Claim 1. Microbead populations comprising specific fluorescent intensity profiles so that they mimic fluorescence intensity profiles of labeled biological cell populations that can be produced by at least one of: during manufacture or physical manipulating after production of the fluorescent microbead populations.

Claim 2. The Microbead populations of Claim 1, wherein the specific fluorescent intensity profiles are made by manipulating at least one of: the rates of addition of the fluorescent or optical density material, the stirring rates of the bulk microbead suspension time of exposure of said fluorescent material to the bulk microbead suspension during polymerization or dying of the microbeads.

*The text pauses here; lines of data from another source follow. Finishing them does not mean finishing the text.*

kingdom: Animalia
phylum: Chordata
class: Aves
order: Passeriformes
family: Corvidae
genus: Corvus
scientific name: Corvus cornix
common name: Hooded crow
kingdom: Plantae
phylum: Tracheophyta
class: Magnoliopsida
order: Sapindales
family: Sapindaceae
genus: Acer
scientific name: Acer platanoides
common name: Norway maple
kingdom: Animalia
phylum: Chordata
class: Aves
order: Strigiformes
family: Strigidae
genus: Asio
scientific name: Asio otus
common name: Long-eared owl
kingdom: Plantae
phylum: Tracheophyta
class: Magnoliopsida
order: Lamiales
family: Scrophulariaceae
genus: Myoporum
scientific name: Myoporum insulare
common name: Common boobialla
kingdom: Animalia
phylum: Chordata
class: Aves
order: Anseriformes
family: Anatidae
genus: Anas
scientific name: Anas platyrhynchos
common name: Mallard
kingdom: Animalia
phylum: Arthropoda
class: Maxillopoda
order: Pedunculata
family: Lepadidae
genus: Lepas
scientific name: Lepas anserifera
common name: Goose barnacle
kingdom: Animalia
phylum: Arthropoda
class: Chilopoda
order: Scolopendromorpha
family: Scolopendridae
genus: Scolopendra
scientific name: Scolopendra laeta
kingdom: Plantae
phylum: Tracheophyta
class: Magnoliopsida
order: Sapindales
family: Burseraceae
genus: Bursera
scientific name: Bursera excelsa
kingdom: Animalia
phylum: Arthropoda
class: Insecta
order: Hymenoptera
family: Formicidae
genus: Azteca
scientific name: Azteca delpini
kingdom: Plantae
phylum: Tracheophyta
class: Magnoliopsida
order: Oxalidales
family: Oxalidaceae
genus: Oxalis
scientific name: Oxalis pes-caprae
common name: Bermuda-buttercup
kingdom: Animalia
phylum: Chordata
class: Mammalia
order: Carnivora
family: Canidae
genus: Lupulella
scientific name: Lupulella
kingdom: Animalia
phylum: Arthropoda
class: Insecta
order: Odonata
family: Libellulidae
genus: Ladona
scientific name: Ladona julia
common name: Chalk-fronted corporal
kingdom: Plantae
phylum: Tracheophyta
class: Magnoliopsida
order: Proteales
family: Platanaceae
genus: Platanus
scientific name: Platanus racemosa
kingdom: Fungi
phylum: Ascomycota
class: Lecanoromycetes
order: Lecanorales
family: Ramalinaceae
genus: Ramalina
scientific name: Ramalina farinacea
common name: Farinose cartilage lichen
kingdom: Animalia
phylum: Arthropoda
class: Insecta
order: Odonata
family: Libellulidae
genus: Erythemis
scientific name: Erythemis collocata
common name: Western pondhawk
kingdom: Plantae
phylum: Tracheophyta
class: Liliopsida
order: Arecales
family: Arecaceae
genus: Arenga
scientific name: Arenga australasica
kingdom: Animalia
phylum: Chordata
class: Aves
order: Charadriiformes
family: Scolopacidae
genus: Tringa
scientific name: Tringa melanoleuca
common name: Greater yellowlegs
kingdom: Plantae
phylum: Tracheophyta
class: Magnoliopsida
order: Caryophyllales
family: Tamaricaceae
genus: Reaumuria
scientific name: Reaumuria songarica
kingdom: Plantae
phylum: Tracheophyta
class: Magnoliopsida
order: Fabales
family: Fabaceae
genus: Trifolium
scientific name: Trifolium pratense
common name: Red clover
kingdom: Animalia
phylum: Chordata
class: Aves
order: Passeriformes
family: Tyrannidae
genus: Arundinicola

Claim 3. The Microbead populations of Claim 1, wherein said specific fluorescent intensity profiles are made after the polymerization and dying of the microbeads by combining and mixing selected microbead populations of said selected intensity and distribution width to provide the said fluorescent or optical density profiles matching those of biological cell populations.

Claim 4. The Microbead populations of Claim 1, wherein the specific fluorescent intensity profiles are made by precision photo bleaching portions of microbead populations so that when these portions are combined, provide the said fluorescent intensity profiles matching those of fluorescently labeled biological cell populations.

Claim 5. A method of producing microbeads that provide specific fluorescence intensity profiles to microbead populations that mimic fluorescently labeled biological cell populations using the Microbead populations of claim 2.

Claim 6. A method of producing microbeads that provide specific fluorescence intensity profiles to microbead populations that mimic fluorescently labeled biological cell populations using the Microbead populations of claim 3.

Claim 7. A method of producing microbeads that provide specific fluorescence intensity profiles to microbead populations that mimic fluorescently labeled biological cell populations using the Microbead populations of claim 4.

Claim 8. A method of producing microbeads that provide a specific fluorescence intensity profiles to microbead populations that mimic fluorescently labeled biological cell populations using photobleaching.

Claim 9. The method of Claim 8, wherein the production of said microbeads is achieved through an optical density gradient mask that have been uniformly deposited over a surface.

Claim 10. The method of Claim 8, further enabling the production of microbeads by flowing a suspension of microbeads past a strong source of illumination at various rates.

Claim 11. A method of producing an optical density gradient, used in the method of claim 8, to produce said microbead populations that have optical intensity profiles to microbead populations that mimic said labeled biological cell populations comprising; a. obtaining a list mode file of the intensity profile of the bioloigical cell population of interest from at least a flow cytometer; b. mathematically inverting the number of events in each channel by subtracting the events in each channel from the number of events in the channel with the maximum events; c. converting the number of events to a percentile in each channel; d. sorting the percentiles in an ascending or descending order; e. generating an optical density gradient mask on a transparent material proportional to the sorted percentiles.

Claim 12. An apparatus suitable to photobleach microbead populations so that said population of microbeads mimics the fluorescence intensity profile of said labeled biological cells which is comprised of at least one of: a light source of optimum wavelengths that has uniform intensity across a given area, an optical density gradient mask reflecting the intensity profile of a specific biological cell population and an area of microbeads that have been uniformly deposited so that the illumination of the said light source passes through said density gradient onto the uniformly deposited said microbeads.